King Lear - Act 3, Scene 2
Lear, outside in the storm that has been brewing since the previous scene, is behaving angrily and irrationally. He encourages the storm to continue and rages about the way his daughters have treated him. Both the Fool and Kent try to persuade him to seek respite indoors, to which Lear eventually agrees, and they all leave to find shelter.
Madness - Lear's speech in the opening shows he is going mad and he is rapidly losing control of everything. (see Line 67)
Loyalty - both the Fool and Kent, Lear's only real friends left, try to convince him to leave the storm and go inside.

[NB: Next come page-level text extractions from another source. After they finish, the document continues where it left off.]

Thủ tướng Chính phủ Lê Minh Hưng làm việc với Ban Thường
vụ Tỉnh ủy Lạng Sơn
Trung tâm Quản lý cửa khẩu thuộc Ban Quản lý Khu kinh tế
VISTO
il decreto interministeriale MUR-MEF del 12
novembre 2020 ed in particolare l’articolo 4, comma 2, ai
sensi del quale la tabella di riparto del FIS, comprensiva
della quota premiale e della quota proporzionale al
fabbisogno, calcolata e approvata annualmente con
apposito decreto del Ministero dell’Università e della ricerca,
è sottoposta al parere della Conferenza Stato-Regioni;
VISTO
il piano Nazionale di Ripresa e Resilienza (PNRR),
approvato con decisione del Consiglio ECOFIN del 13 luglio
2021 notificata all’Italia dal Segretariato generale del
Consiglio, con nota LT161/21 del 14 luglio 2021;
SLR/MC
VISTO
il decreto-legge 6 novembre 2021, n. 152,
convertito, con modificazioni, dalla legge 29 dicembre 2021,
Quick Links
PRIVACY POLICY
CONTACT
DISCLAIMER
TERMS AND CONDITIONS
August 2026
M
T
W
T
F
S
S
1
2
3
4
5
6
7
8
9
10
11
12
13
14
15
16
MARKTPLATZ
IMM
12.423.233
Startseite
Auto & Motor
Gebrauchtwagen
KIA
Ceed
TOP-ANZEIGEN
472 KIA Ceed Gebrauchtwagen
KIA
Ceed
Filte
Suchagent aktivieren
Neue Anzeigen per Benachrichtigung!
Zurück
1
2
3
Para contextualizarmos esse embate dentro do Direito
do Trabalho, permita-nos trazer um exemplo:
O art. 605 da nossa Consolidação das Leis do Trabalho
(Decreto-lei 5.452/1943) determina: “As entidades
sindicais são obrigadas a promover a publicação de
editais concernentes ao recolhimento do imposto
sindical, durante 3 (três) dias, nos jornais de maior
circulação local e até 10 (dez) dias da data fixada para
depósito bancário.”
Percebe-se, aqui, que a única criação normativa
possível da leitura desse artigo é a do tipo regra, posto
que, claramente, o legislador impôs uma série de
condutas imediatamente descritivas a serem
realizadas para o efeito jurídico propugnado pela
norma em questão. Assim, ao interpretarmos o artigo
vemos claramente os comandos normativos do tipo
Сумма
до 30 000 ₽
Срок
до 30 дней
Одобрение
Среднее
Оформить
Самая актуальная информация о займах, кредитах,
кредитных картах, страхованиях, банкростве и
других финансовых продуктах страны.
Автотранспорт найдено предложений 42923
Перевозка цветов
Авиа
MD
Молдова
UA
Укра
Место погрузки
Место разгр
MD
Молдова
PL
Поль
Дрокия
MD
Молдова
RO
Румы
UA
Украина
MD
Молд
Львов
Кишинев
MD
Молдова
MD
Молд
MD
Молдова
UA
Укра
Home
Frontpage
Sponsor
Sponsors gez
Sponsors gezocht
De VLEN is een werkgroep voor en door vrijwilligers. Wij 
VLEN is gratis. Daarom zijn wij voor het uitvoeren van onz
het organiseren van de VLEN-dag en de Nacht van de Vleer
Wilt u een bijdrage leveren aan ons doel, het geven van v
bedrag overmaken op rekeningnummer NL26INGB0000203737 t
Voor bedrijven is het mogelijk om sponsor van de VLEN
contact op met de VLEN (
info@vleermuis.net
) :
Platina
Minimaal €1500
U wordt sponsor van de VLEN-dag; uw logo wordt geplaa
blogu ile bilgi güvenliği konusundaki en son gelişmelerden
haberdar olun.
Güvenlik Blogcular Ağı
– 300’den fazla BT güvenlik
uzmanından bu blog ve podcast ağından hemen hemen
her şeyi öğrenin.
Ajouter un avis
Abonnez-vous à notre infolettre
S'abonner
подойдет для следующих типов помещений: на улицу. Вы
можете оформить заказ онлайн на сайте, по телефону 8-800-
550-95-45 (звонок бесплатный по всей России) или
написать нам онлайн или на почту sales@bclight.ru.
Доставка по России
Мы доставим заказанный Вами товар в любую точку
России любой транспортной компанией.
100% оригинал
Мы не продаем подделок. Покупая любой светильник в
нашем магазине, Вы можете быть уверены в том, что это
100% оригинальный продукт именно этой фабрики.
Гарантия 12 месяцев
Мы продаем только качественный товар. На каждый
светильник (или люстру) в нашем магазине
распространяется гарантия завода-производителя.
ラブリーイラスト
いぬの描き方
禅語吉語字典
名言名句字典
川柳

Power - a role reversal of sorts is seen. Lear is now 'poor, infirm, weak and despised' and has lost all control and authority. It is his servants that coax him back inside, possibly they now hold some power. Line 38 also shows a role reversal and how Lear is evolving as a character, as does Line 71.
Analysis of language
The storm - a metaphor for Lear's confused and angry mindset. Lear is both battling against the storm as well as encouraging it, suggesting confusion and loss of sanity.
Lear's speech - Lear is making direct speech to the storm itself ('I tax not you, the elements') but of course gets no reply. This emphasises Lear's disconnection with the natural world or human understanding.
Apocalyptic language - ('hurricanoes', 'thought-executing fires', 'all-shaking thunder') represents Lear's rage on the outside world and how his world has come to a symbolic end now he has lost his daughters, shown by his constant references to them.
Analysis of language
Lear's growing humility - Lear realises now that he is 'A poor, infirm, weak and despised old man' and later asks the Fool 'How dost my boy? Art thou cold?' showing a genuine concern for someone other than himself and we our opinions of him begin to change. This is contrasted by Line 60.
Ambiguous language - The Fool states he and Lear as 'A wise man and a fool' however it is not specified who is who.
'Alack, bareheaded?' (Line 60) - no crown or hat, shows Lear's complete loss of power or authority.
Fool's prophecy - acts as a warning to the future, when chaos is upon us, England will turn to ruin.